Taking Care of Old Tractors

Have you ever wanted to drive a big old tractor, the kind that shakes windows, blasts eardrums, and gives off enough pollution to destroy the ozone? I'll confess that I have. How about something really old, like a 1920 Holt 75? Now, pretend you've found one. How do you start and drive it, let alone repair and keep it running? It's not as though former operators and mechanics from 1920 can be speed dialed for advice.

Enter the Agricultural Technology Collection, in the archives of the San Joaquin County Historical Museum. As its name indicates, the collection brings together an assortment of publications that address the assembly, operation, and repair of old agricultural machinery.

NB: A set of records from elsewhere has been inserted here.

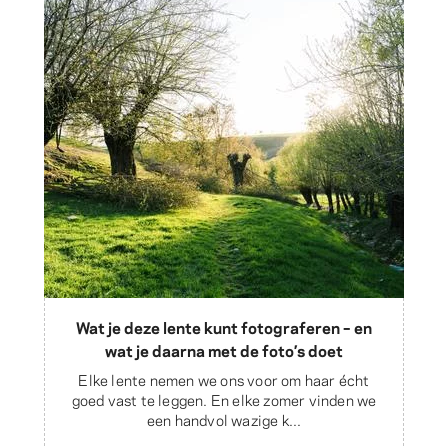
Wat je deze lente kunt fotograferen – en
wat je daarna met de foto’s doet
Elke lente nemen we ons voor om haar écht
goed vast te leggen. En elke zomer vinden we
een handvol wazige k...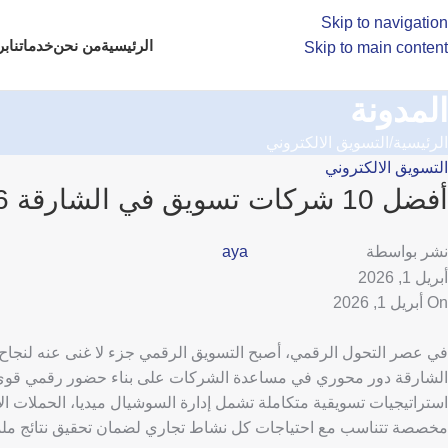
Skip to navigation
الرئيسية
من نحن
خدماتنا
بر
Skip to main content
المدونة
الرئيسية
التسويق الالكتروني
التسويق الالكتروني
أفضل 10 شركات تسويق في الشارقة 2026
نشر بواسطة
aya
أبريل 1, 2026
On أبريل 1, 2026
في عصر التحول الرقمي، أصبح التسويق الرقمي جزء لا غنى عنه لنجاح
الشارقة دور محوري في مساعدة الشركات على بناء حضور رقمي قوي، 
استراتيجيات تسويقية متكاملة تشمل إدارة السوشيال ميديا، الحملات الإعل
مخصصة تتناسب مع احتياجات كل نشاط تجاري لضمان تحقيق نتائج مل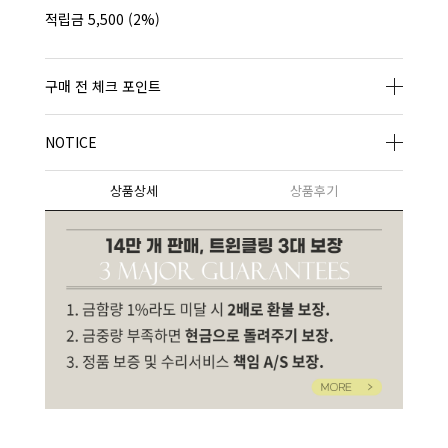
적립금
5,500
(2%)
구매 전 체크 포인트
NOTICE
상품상세
상품후기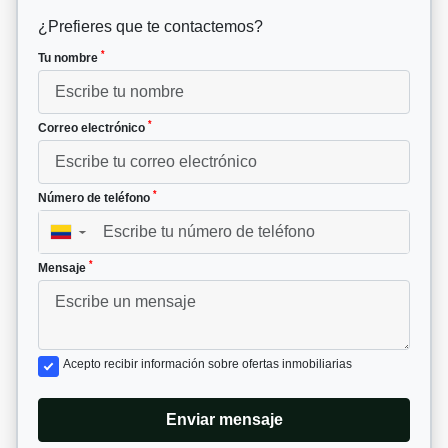
¿Prefieres que te contactemos?
*
Tu nombre
*
Correo electrónico
*
Número de teléfono
▼
*
Mensaje
Acepto recibir información sobre ofertas inmobiliarias
Enviar mensaje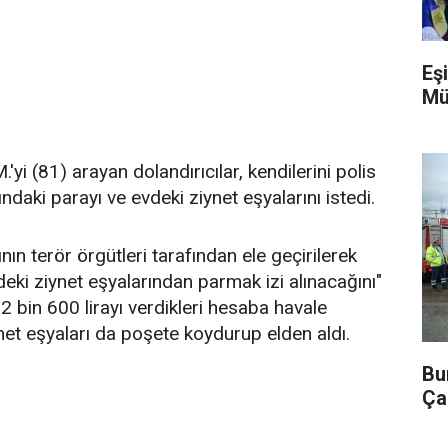
Eşi
Mü
yi (81) arayan dolandırıcılar, kendilerini polis
ndaki parayı ve evdeki ziynet eşyalarını istedi.
nın terör örgütleri tarafından ele geçirilerek
vdeki ziynet eşyalarından parmak izi alınacağını"
2 bin 600 lirayı verdikleri hesaba havale
iynet eşyaları da poşete koydurup elden aldı.
Bu
Ça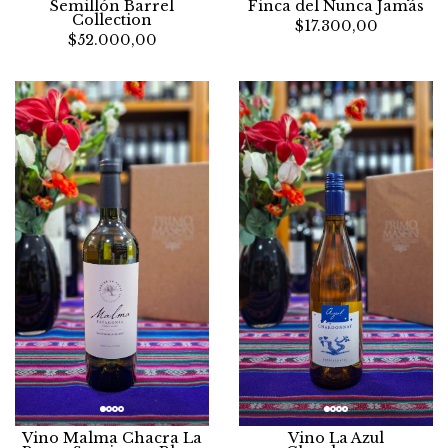
Semillón Barrel
Finca del Nunca Jamás
Collection
$17.300,00
$52.000,00
Vino La Azul
Vino Malma Chacra La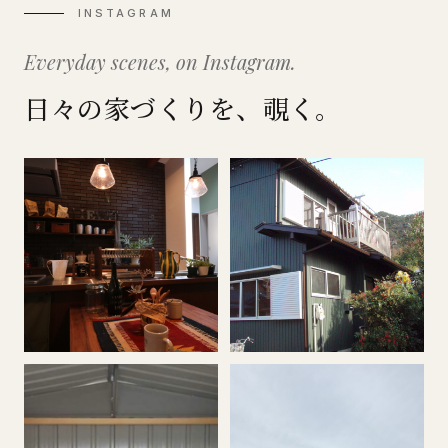
INSTAGRAM
Everyday scenes, on Instagram.
日々の家づくりを、覗く。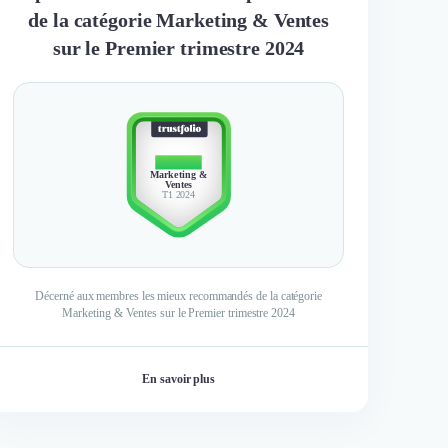
de la catégorie Marketing & Ventes
sur le Premier trimestre 2024
TOP 10
Marketing &
Ventes
T1 2024
Décerné aux membres les mieux recommandés de la catégorie
Marketing & Ventes sur le Premier trimestre 2024
En savoir plus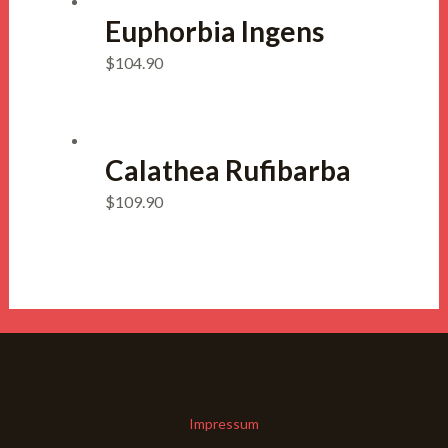
Euphorbia Ingens
$
104.90
Calathea Rufibarba
$
109.90
Impressum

Recently, Nick Jackson, an intern and graduate student from the School of Library and Information Science at San Jose State University, finished arranging, describing, and preparing a guide to the collection. In addition, he coded an electronic version that can be found at the Online Archive of California.

This is a large collection. It includes more than one thousand items. In fact, it's so big that the Museum burned through two workers making it available for patrons. The summer before last, Matthew Keeling, a history major at California State University, Chico, started organizing and describing it before needing to cut his efforts short to head back to school.

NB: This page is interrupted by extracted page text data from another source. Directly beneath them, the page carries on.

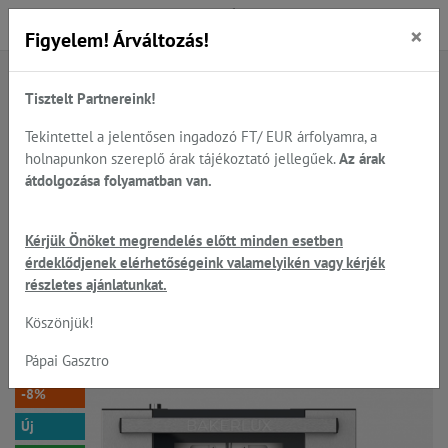
×
Figyelem! Árváltozás!
Tisztelt Partnereink!
Főoldal
Termékek
Sütés - főzés
UNOX - látványsütők, tepsik, sütőlemezek, állványok...
Tekintettel a jelentősen ingadozó FT/ EUR árfolyamra, a
UNOX - látvány sütők digitális vezérléssel...
holnapunkon szereplő árak tájékoztató jellegűek.
Az árak
átdolgozása folyamatban van.
UNOX BakerLux SHOP.Pro™ LED
Kérjük Önöket megrendelés előtt minden esetben
érdeklődjenek elérhetőségeink valamelyikén vagy kérjék
- Arianna látványsütő
részletes ajánlatunkat.
4x460*330 mm, párásítható
Köszönjük!
Pápai Gasztro
-8%
Új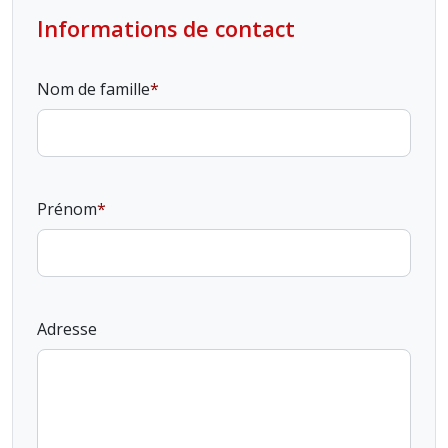
Informations de contact
Nom de famille
Prénom
Adresse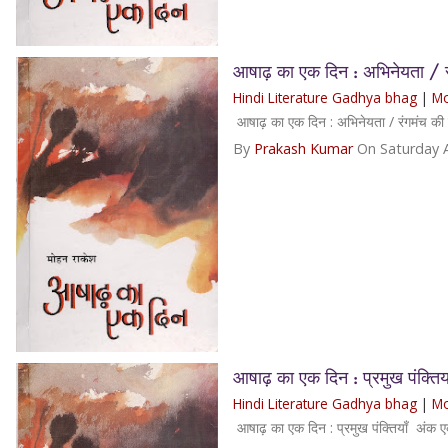
आषाढ़ का एक दिन : अभिनेयता / रंगम
Hindi Literature Gadhya bhag
|
Mo
आषाढ़ का एक दिन : अभिनेयता / रंगमंच की द
By
Prakash Kumar
On Saturday 
आषाढ़ का एक दिन : प्रमुख पंक्तिया
Hindi Literature Gadhya bhag
|
Mo
आषाढ़ का एक दिन : प्रमुख पंक्तियाँ अंक ए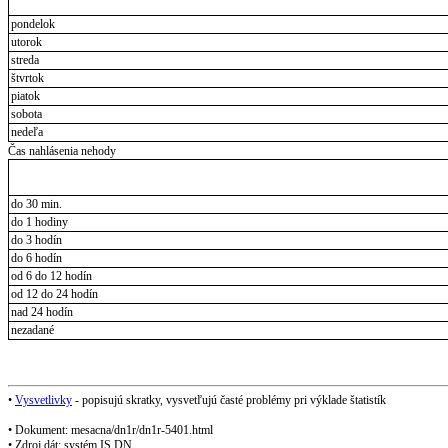
pondelok
utorok
streda
štvrtok
piatok
sobota
nedeľa
Čas nahlásenia nehody
do 30 min.
do 1 hodiny
do 3 hodín
do 6 hodín
od 6 do 12 hodín
od 12 do 24 hodín
nad 24 hodín
nezadané
•
Vysvetlivky
- popisujú skratky, vysvetľujú časté problémy pri výklade štatistík
• Dokument: mesacna/dn1r/dn1r-5401.html
• Zdroj dát: systém IS DN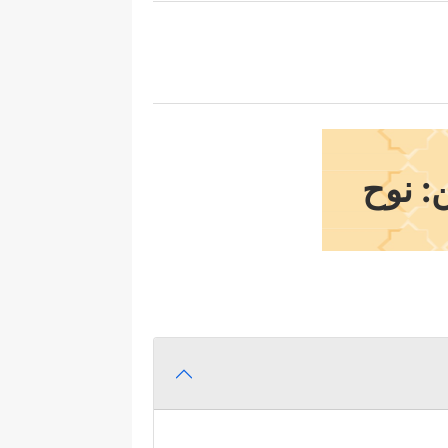
: نوح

So what's in the collection? Here's a sample of brand names it includes: Allis-Chalmers, Blackwelder Manufacturing, Buda Company, C.L. Best Tractor Company, Caterpillar, Cleveland Tractor, Cummins Engine, John Deere, Graham-Paige Motors, Harris Harvester, Holt Manufacturing, International Harvester, and Yuba Manufacturing.

The Museum holds other agricultural technology publications, as well. Some can be found scattered among other collections, and a small number of related catalogs, brochures, and assorted promotional publications are still waiting to be arranged and described.

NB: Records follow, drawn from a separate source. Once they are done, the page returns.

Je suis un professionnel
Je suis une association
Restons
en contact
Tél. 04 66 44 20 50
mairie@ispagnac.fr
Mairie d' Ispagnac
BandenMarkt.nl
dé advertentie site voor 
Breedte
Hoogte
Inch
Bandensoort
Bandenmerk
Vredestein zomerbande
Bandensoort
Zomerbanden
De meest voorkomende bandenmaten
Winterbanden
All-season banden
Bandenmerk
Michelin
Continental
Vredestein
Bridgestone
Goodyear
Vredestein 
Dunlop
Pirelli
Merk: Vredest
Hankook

The Agricultural Technology Collection promises to be especially useful for a group of tractor buffs who gather regularly at the Museum to restore antique machinery. However, anybody interested in the operation, repair, and maintenance of such equipment is invited to view items in the collection—by appointment—at the Museum's library.

Once again, the online version of the finding aid can be viewed at the Online Archive of California.